Hablando en retrospectiva, respecto a sus inicios, encuentra la diferencia en el equipo de trabajo que fuimos formando con el correr de los años: “En la actualidad tengo a diez personas, de mi entera confianza, trabajando conmigo y algunas más que forman parte de un equipo interdisciplinario que no están 24/7 con nosotros pero que en caso de necesitarlos están a entera disposición”. Para ser parte de su equipo hay que estar capacitado. Si bien, todas las personas que ocupan un rol están ligados al mundo del futbol, también abarca áreas claves como: análisis de datos, acompañamiento nutricional y psicológico, comunicación e imagen y asesoría legal con un único hilo conductor: el futbol.
Según Lucio, la organización y no dejar nada al azar, le permitió ordenar procesos y ofrecer un servicio integral que va más allá de la negociación contractual reflejándose en la ampliación de su red de contactos y en la adaptación de distintas realidades futbolísticas; “De la misma manera que yo me tomo este trabajo es la misma manera que intento transmitir a todos los que trabajan conmigo y a los jugadores que
nos eligen para trabajar juntos”, agrega. Se brinda al máximo por sus jugadores y su equipo de trabajo pero también exige lo mismo: “después del entrenamiento, el doble turno no se negocia”, cierra entre risas.
A la hora de hablar de su profesión, reconoce que ubicarse en el lugar que ocupa hoy no fue suerte sino q
ue una serie acciones que lo ayudaron a transitar este camino junto a los jugadores, familiares de estos y dirigentes, que está muy lejos de lo que se puede obtener de cualquier formación teórica: “Una de las claves, creo yo, es la cercanía. Como dije una vez, antes de jugadores son personas, antes de ‘activos económicos’ tienen una dimensión humana y si ambas cuestiones, profesionales y personales, confluyen en sintonía, todo es más sencillo”.

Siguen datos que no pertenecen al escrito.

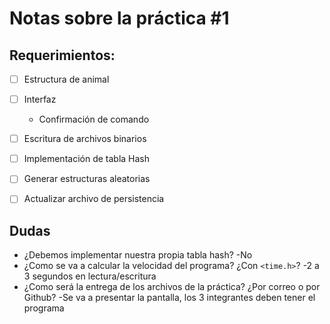 # Notas sobre la práctica \#1

## Requerimientos:

- [ ] Estructura de animal

- [ ] Interfaz
    - Confirmación de comando

- [ ] Escritura de archivos binarios
 
- [ ] Implementación de tabla Hash
 
- [ ] Generar estructuras aleatorias
 
- [ ] Actualizar archivo de persistencia

## Dudas

- ¿Debemos implementar nuestra propia tabla hash?
    -No
- ¿Como se va a calcular la velocidad del programa? ¿Con `<time.h>`?
    -2 a 3 segundos en lectura/escritura
- ¿Como será la entrega de los archivos de la práctica? ¿Por correo o por Github?
    -Se va a presentar la pantalla, los 3 integrantes deben tener el programa
    

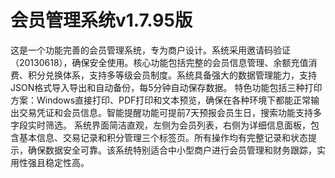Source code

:# 会员管理系统v1.7.95版
这是一个功能完善的会员管理系统，专为商户设计。系统采用邀请码验证（20130618），确保安全使用。核心功能包括完整的会员信息管理、余额充值消费、积分兑换体系，支持多等级会员制度。系统具备强大的数据管理能力，支持JSON格式导入导出和自动备份，每5分钟自动保存数据。  特色功能包括三种打印方案：Windows直接打印、PDF打印和文本预览，确保在各种环境下都能正常输出交易凭证和会员信息。智能提醒功能可提前7天预报会员生日，搜索功能支持多字段实时筛选。  系统界面简洁直观，左侧为会员列表，右侧为详细信息面板，包含基本信息、交易记录和积分管理三个标签页。所有操作均有完整记录和状态提示，确保数据安全可靠。该系统特别适合中小型商户进行会员管理和财务跟踪，实用性强且稳定性高。
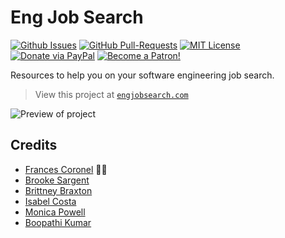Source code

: # Eng Job Search

[![Github Issues](https://img.shields.io/github/issues/FrancesCoronel/hire-me.svg?style=flat-square)](https://github.com/FrancesCoronel/hire-me/issues) [![GitHub Pull-Requests](https://img.shields.io/github/issues-pr/FrancesCoronel/hire-me.svg?style=flat-square)](https://github.com/FrancesCoronel/hire-me/pulls) [![MIT License](https://img.shields.io/:license-mit-blue.svg?style=flat-square)](http://badges.mit-license.org) [![Donate via PayPal](https://img.shields.io/badge/Donate-PayPal-blue.svg?style=flat-square)](http://paypal.me/francescoronel) [![Become a Patron!](https://img.shields.io/badge/Patreon-Become%20a%20Patron!-orange.svg?style=flat-square)](https://www.patreon.com/francescoronel)

Resources to help you on your software engineering job search.

> View this project at [`engjobsearch.com`](https://engjobsearch.com)

![Preview of project](docs/_images/eng-job-search.png)

## Credits

- [Frances Coronel](http://francescoronel.com) 🍫🍓
- [Brooke Sargent](https://github.com/brookesargent)
- [Brittney Braxton](https://github.com/mintii)
- [Isabel Costa](https://github.com/isabelcosta)
- [Monica Powell](https://github.com/m0nica)
- [Boopathi Kumar](https://github.com/boopathikumar018)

El joven que “que daba sus primeros pasos en el futbol” quedo atrás. Su mirada actual está marcada por la experiencia acumulada, los aciertos y los errores, -“que inevitablemente ocurren”-, refiere, pero que le sirven no solo para “sostener talentos sino también para sostener carreras, acompañar a los jugadores en cada que dan en su vida deportiva y en base a ello, tomar decisiones que sirvan a corto, mediano y largo plazo”.

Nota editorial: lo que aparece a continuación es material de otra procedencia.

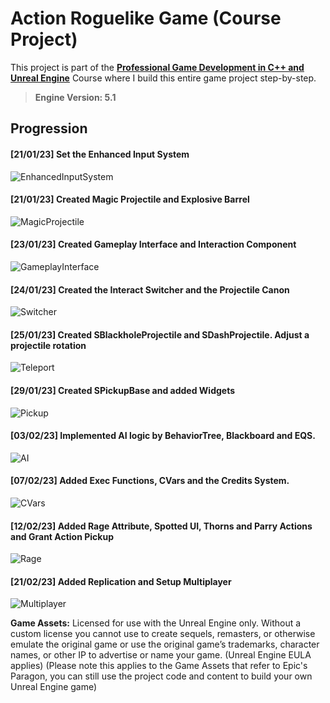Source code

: # Action Roguelike Game (Course Project)

This project is part of the **[Professional Game Development in C++ and Unreal Engine](https://courses.tomlooman.com/p/unrealengine-cpp)** Course where I build this entire game project step-by-step.

> **Engine Version: 5.1**

## Progression

#### [21/01/23] Set the Enhanced Input System
![EnhancedInputSystem](https://github.com/ZSavich/ActionRoguelike/blob/main/ImgForReadMe/01EnhancedInput.gif)

#### [21/01/23] Created Magic Projectile and Explosive Barrel
![MagicProjectile](https://github.com/ZSavich/ActionRoguelike/blob/main/ImgForReadMe/02MagicProjectile.gif)

#### [23/01/23] Created Gameplay Interface and Interaction Component
![GameplayInterface](https://github.com/ZSavich/ActionRoguelike/blob/main/ImgForReadMe/03GameplayInterface.gif)

#### [24/01/23] Created the Interact Switcher and the Projectile Canon
![Switcher](https://github.com/ZSavich/ActionRoguelike/blob/main/ImgForReadMe/04Switcher.gif)

#### [25/01/23] Created SBlackholeProjectile and SDashProjectile. Adjust a projectile rotation
![Teleport](https://github.com/ZSavich/ActionRoguelike/blob/main/ImgForReadMe/05Teleportandblackhole.gif)

#### [29/01/23] Created SPickupBase and added Widgets
![Pickup](https://github.com/ZSavich/ActionRoguelike/blob/main/ImgForReadMe/06UMGandPickup.gif)

#### [03/02/23] Implemented AI logic by BehaviorTree, Blackboard and EQS.
![AI](https://github.com/ZSavich/ActionRoguelike/blob/main/ImgForReadMe/07ArtificialIntelligence.gif)

#### [07/02/23] Added Exec Functions, CVars and the Credits System.
![CVars](https://github.com/ZSavich/ActionRoguelike/blob/main/ImgForReadMe/08CVarsAndCredits.gif)

#### [12/02/23] Added Rage Attribute, Spotted UI, Thorns and Parry Actions and Grant Action Pickup
![Rage](https://github.com/ZSavich/ActionRoguelike/blob/main/ImgForReadMe/09Rage.gif)

#### [21/02/23] Added Replication and Setup Multiplayer
![Multiplayer](https://github.com/ZSavich/ActionRoguelike/blob/main/ImgForReadMe/10Multiplayer.gif)

**Game Assets:** Licensed for use with the Unreal Engine only. Without a custom license you cannot use to create sequels, remasters, or otherwise emulate the original game or use the original game’s trademarks, character names, or other IP to advertise or name your game. (Unreal Engine EULA applies) (Please note this applies to the Game Assets that refer to Epic's Paragon, you can still use the project code and content to build your own Unreal Engine game)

Para finalizar, deja un mensaje claro: “el talento es apenas el punto de partida. La carrera se construye con constancia, preparación y responsabilidad tanto dentro como fuera de la cancha”, sabe que al igual que en una cancha en la vida se manejan los mismos códigos, los mismos valores y queda en uno hacerlos explotar al máximo, del resto se encarga él y su empresa. Nicolás Lucio no conoce de atajos, sabe que no existen recetas mágicas, solo trabajar al máximo por lo que uno quiere.